Document section
# Would you buy an X-trail?



## SKZ (Jan 17, 2009)

Well I had my mind set on buying a CRV for quite the time. But the I realized that it could not tow my 1,500 LB boat/trailer. So my mind is not set on the more sleek Xtrail.

Some of the problems I have seen posted here have got me scared though. Like the door not closing and rust on the 2005 models :|

I have got a budget of Exactly $10,000 and I need a vehicle that will be reliable and able to tow 1,500 LBS.

Is the X trail the right vehicle for me?


----------



## tbk (Dec 29, 2008)

Work task 1
In the X-trail thread, what budget does SKZ give for the vehicle?
Work task 2
Decide whether each statement agrees with the X-trail thread, and quote the deciding words for each.
(a) SKZ found that the CRV could not tow a 1,500 LB boat/trailer.
(b) One problem SKZ has seen posted is rust on the 2008 models.
(c) SKZ says the problems posted in the thread have not caused any worry.

Study material
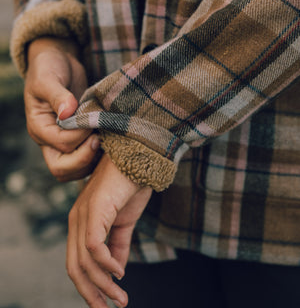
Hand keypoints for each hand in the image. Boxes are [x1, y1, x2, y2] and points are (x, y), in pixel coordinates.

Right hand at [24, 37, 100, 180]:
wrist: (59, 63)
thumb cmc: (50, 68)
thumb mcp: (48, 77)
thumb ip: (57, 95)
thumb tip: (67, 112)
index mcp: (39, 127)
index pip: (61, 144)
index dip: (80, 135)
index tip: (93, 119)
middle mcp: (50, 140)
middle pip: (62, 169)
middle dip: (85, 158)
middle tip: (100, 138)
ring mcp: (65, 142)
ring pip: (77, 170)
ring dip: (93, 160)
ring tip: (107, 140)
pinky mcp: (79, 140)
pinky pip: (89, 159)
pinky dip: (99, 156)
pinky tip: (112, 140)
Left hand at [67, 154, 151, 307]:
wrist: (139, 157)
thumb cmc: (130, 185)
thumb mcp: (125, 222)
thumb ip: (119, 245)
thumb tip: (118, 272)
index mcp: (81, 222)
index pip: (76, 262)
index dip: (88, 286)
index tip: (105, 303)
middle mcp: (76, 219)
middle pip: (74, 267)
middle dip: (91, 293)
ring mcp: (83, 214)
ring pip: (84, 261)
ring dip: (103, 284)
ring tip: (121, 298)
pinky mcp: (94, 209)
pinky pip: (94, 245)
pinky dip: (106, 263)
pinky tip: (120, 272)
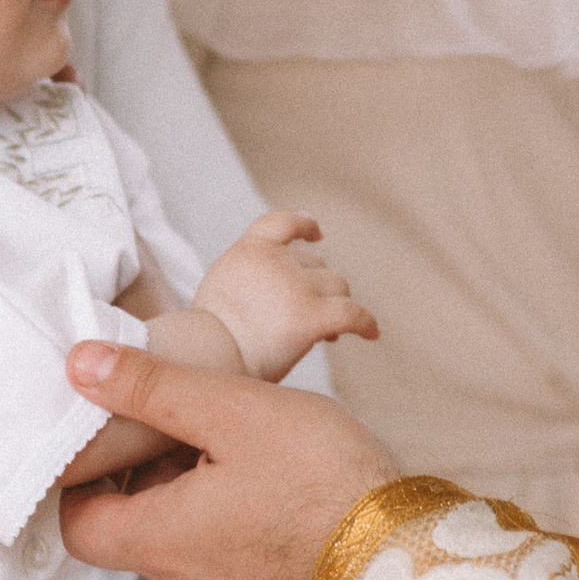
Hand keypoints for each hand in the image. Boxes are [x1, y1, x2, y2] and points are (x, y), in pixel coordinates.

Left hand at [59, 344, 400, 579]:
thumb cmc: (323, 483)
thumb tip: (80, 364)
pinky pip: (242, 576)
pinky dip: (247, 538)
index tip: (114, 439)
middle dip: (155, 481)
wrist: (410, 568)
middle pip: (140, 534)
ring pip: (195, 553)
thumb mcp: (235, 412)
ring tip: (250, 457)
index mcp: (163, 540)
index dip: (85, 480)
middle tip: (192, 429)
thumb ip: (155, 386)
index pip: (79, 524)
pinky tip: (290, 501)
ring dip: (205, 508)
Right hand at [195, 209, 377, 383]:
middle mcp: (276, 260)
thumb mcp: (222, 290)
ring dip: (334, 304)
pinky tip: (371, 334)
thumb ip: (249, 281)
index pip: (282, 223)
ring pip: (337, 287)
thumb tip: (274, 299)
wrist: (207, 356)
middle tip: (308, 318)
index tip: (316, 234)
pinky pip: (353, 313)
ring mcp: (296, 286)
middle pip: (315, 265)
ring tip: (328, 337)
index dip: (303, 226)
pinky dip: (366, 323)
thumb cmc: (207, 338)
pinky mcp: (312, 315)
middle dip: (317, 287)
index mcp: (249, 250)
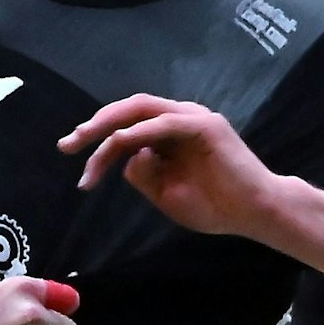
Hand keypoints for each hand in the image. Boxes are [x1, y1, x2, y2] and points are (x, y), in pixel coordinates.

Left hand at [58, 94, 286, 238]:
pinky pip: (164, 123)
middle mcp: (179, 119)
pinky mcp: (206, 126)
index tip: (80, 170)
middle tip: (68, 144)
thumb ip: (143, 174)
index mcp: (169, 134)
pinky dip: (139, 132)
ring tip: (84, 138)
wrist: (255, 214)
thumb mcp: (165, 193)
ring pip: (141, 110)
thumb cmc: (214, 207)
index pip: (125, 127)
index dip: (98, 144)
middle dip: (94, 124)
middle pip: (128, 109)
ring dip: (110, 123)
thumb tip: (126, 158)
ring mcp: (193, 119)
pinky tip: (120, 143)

--

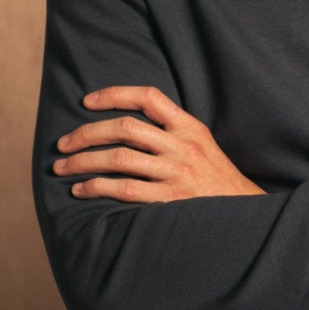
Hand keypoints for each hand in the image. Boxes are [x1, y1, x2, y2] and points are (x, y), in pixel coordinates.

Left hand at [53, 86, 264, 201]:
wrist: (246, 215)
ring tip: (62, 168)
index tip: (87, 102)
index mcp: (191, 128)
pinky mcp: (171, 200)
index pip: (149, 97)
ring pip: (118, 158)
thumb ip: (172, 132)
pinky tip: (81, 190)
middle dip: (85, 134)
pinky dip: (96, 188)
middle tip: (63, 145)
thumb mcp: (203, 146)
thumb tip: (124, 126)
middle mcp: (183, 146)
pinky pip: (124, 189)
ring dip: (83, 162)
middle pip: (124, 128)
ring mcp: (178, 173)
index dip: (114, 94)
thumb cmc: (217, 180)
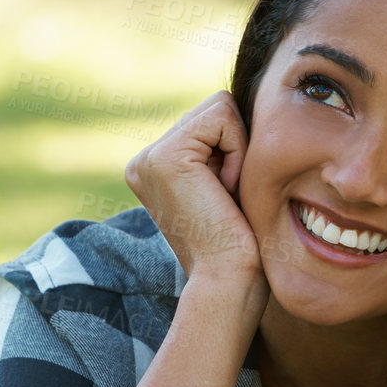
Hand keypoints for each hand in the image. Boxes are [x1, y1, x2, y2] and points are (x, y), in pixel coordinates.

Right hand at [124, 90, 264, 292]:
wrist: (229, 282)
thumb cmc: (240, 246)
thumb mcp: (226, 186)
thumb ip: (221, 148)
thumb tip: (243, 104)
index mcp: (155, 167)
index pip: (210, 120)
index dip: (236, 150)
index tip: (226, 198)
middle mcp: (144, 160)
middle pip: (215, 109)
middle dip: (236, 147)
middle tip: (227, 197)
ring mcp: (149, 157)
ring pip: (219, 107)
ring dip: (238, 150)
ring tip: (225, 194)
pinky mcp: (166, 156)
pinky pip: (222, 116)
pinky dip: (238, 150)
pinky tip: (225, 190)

Output 1
Exactly $10,000.

Output 2
(a) Yes: "it could not tow my 1,500 LB boat/trailer"
(b) No: "rust on the 2005 models"
(c) No: "have got me scared though"